Anyway, she’s pretty sure that Amy won’t turn into a bloodsucker like the others, because…youth, apparently.

None of that sits right with Brad, the agent tasked with grabbing Amy, who very quickly realises he should be helping the little girl rather than turning her over to Project Noah. The Passage could have gone very wrong with casting here, but Sidney is pretty great—a tough, precocious kid with excellent instincts, who’s gentle enough to love A Wrinkle in Time and unicorns but can also hold her own in a schoolyard fight.

That’s how Amy is written, but Sidney makes all that scripted perfection feel believable; her performance is grounded and not at all cutesy, and she brings a necessary balance to an ensemble that also features numerous uptight men with guns and a whole lotta wild-eyed creatures of the night. (Someone needs to pen a crossover comic in which Amy teams up with Melanie from The Girl With All the Gifts.)

While Brad’s an excellent protector, Project Noah’s shadowy enforcers—led by Brad’s onetime pal Clark—have a long reach that means Amy may not be safe for long.

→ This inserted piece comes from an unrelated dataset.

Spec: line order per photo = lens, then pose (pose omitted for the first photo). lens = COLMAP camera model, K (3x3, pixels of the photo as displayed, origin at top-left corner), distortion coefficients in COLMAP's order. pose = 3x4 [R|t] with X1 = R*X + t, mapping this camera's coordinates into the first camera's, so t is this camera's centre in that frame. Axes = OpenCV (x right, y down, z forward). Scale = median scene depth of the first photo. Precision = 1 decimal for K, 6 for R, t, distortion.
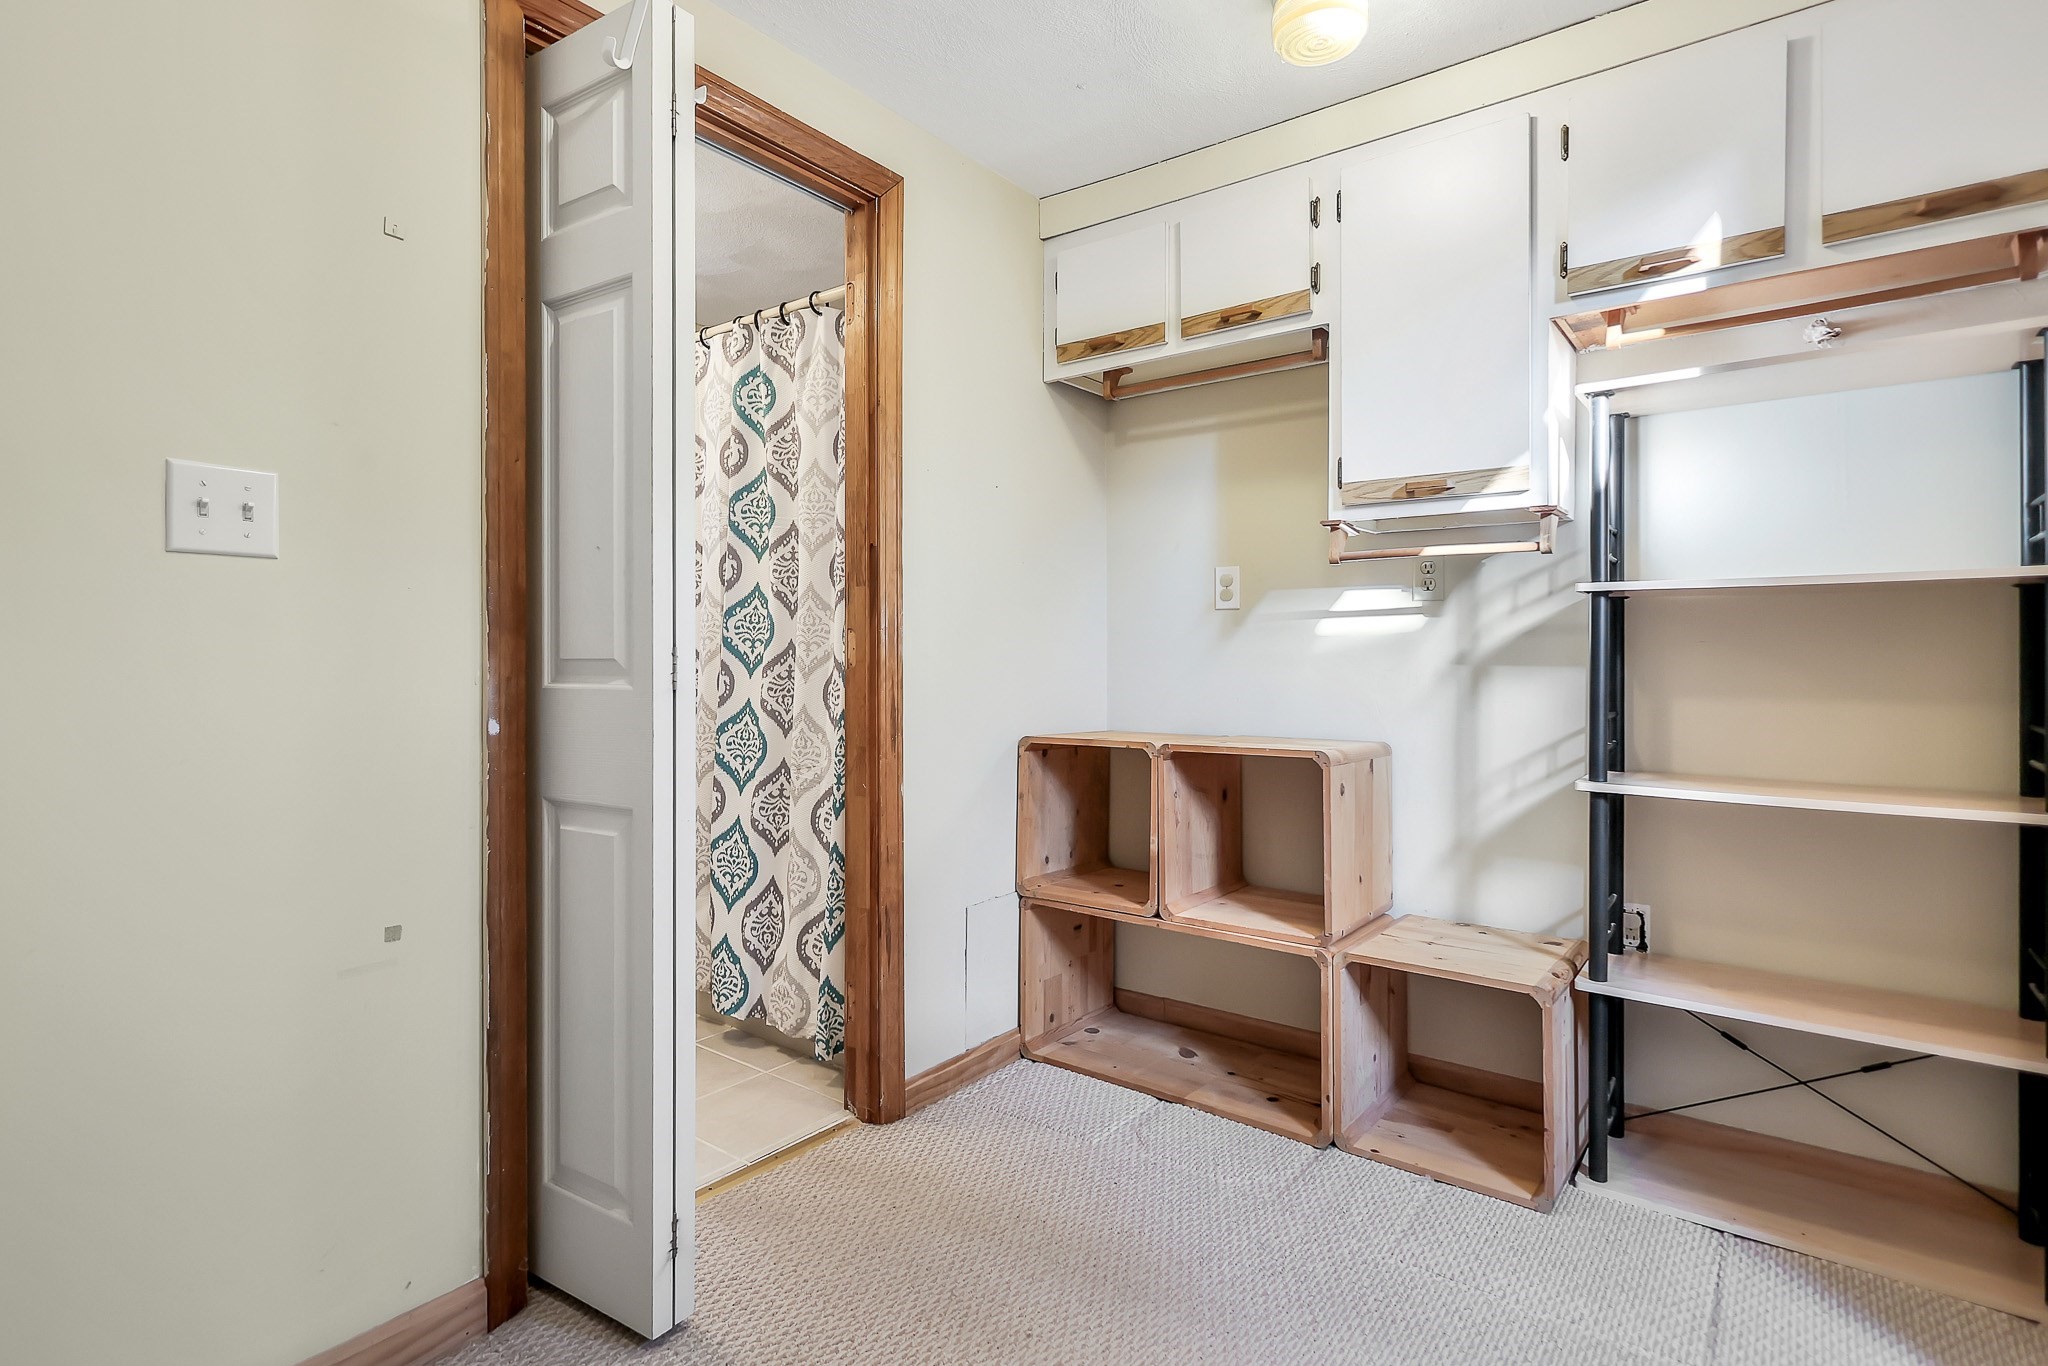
lens RADIAL K [[1011.7, 0, 1023.6], [0, 1011.7, 653.6], [0, 0, 1]] dist [-0.002877, -0.000117]
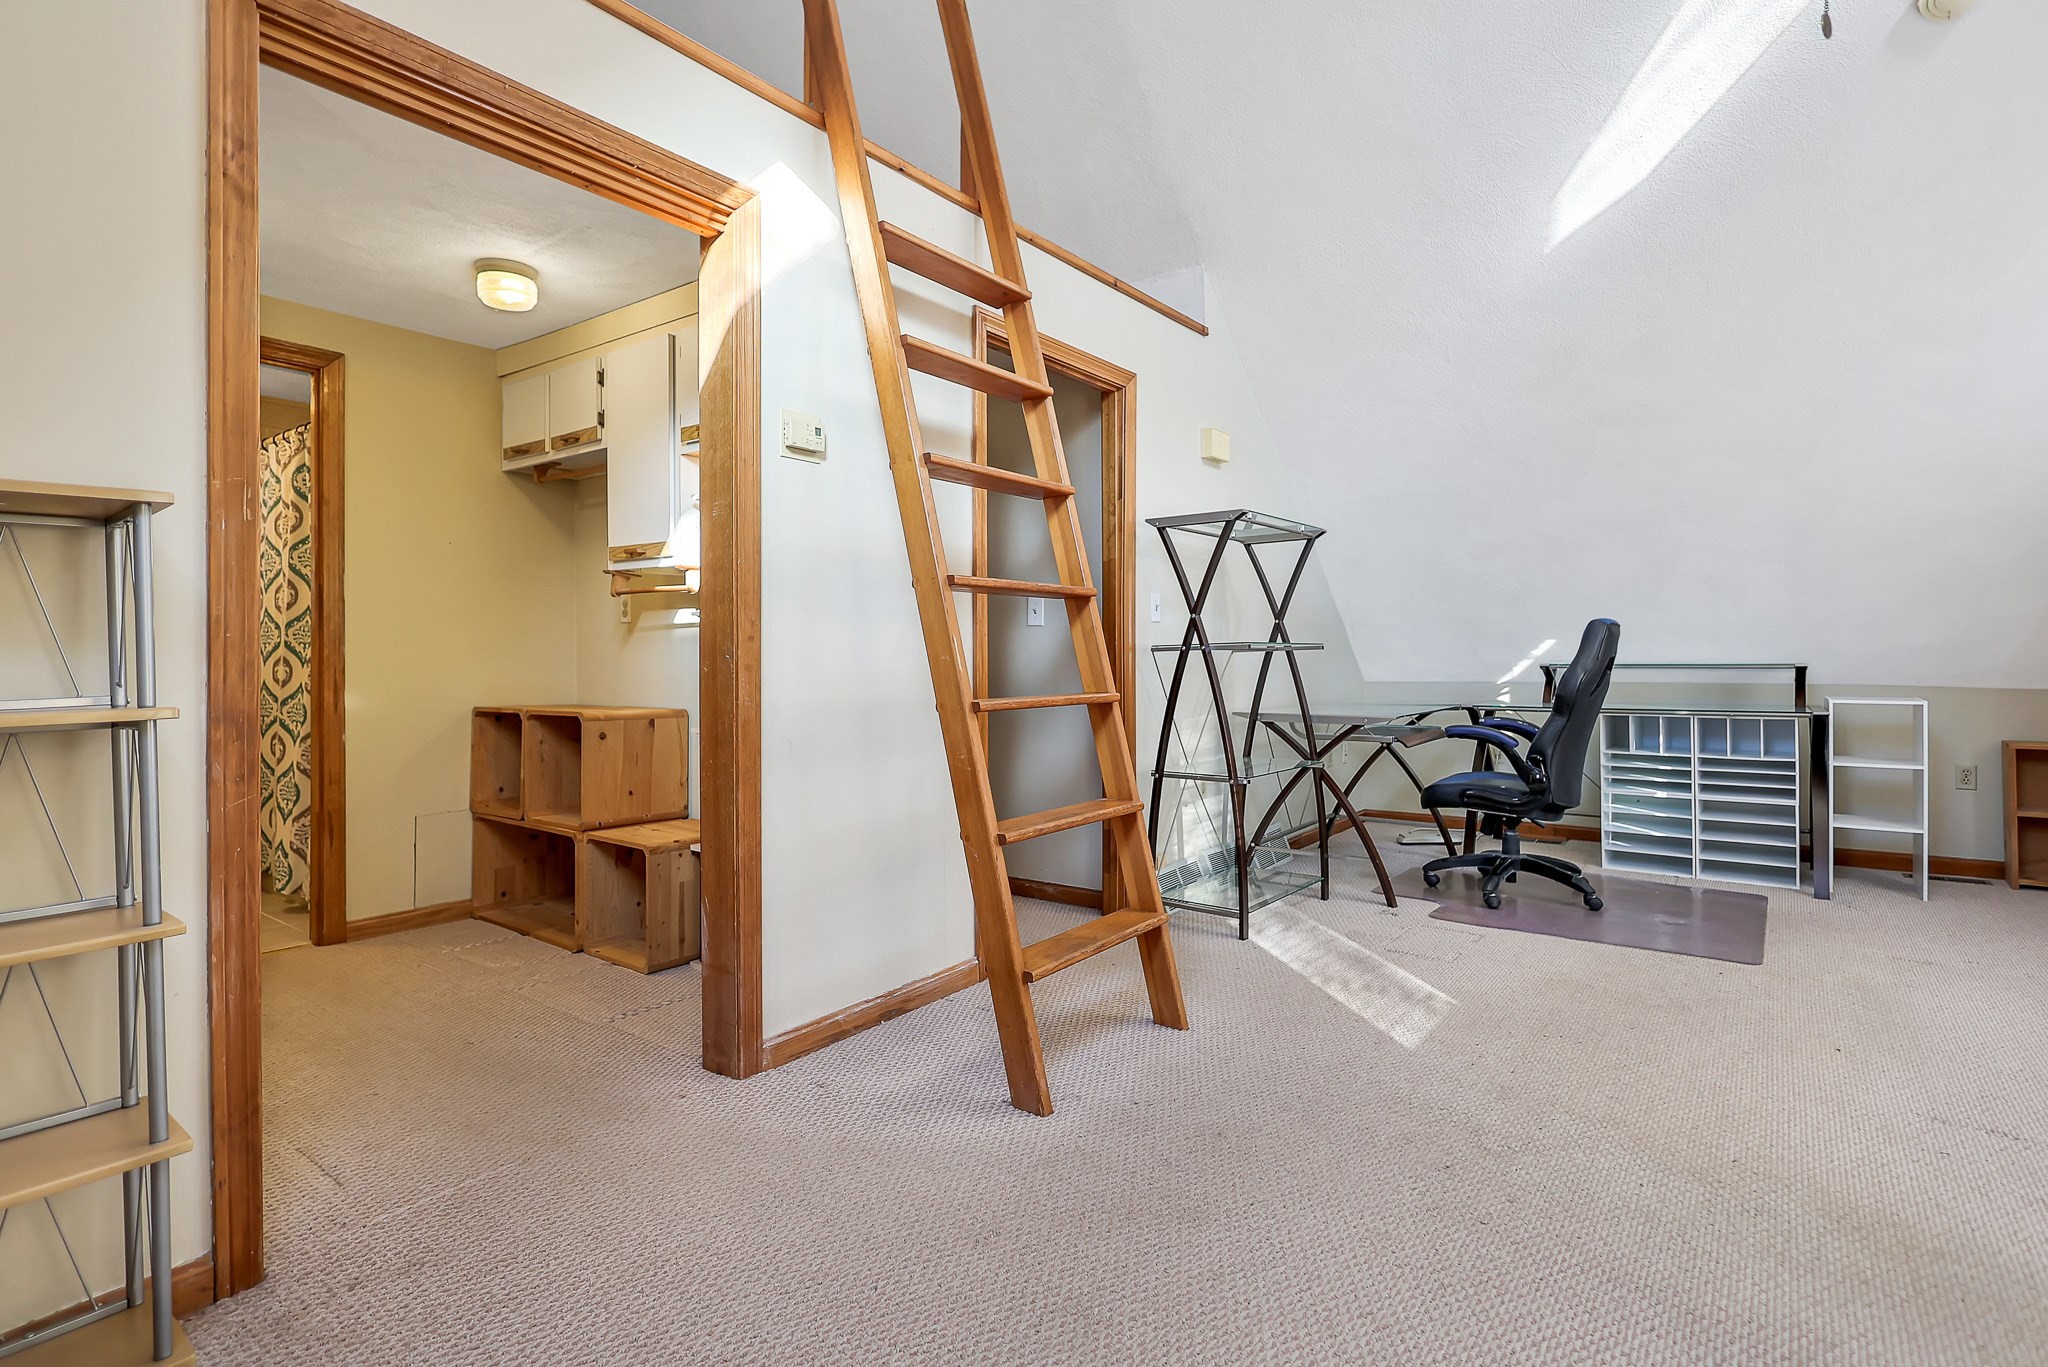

Meanwhile, everyone back at the lab in Colorado (including a nervous janitor whose name might as well be “Renfield”) begins to feel the psychic weight that comes with having a clan of vampires lurking around. For instance, Fanning and the alluring Shauna Babcock (The Exorcist’s Brienne Howey), whose backstory suggests she got a very unfair trial en route to death row, have started popping up in people’s dreams…or nightmares, if you will.

Look, we’ve seen vampires on TV a lot. More than a lot. We’ve also had many, many apocalyptic sci-fi shows. But what makes The Passage different, at least so far, is how well-drawn its characters are. Everybody’s got a reason for what they’re doing, and everybody sure thinks they’re doing the right thing. But everybody also seems capable of change, something that’ll be important as the stakes rise higher and higher.

That excludes, of course, the exceedingly ghoulish Dr. Fanning, who cannot be reasoned with and is 100 per cent up to no good. He’s the head vampire, man! That’s his job! The Passage’s story will no doubt expand as the season progresses—never forget, there’s that old rule about “if you show a cell block full of vampires in act one, you have to let them out by act three”—but hopefully, it’ll still focus primarily on its characters, even as it thunders toward all-out chaotic bloodsucking mayhem. Fingers crossed.

The Passage premieres tonight on Fox in the U.S.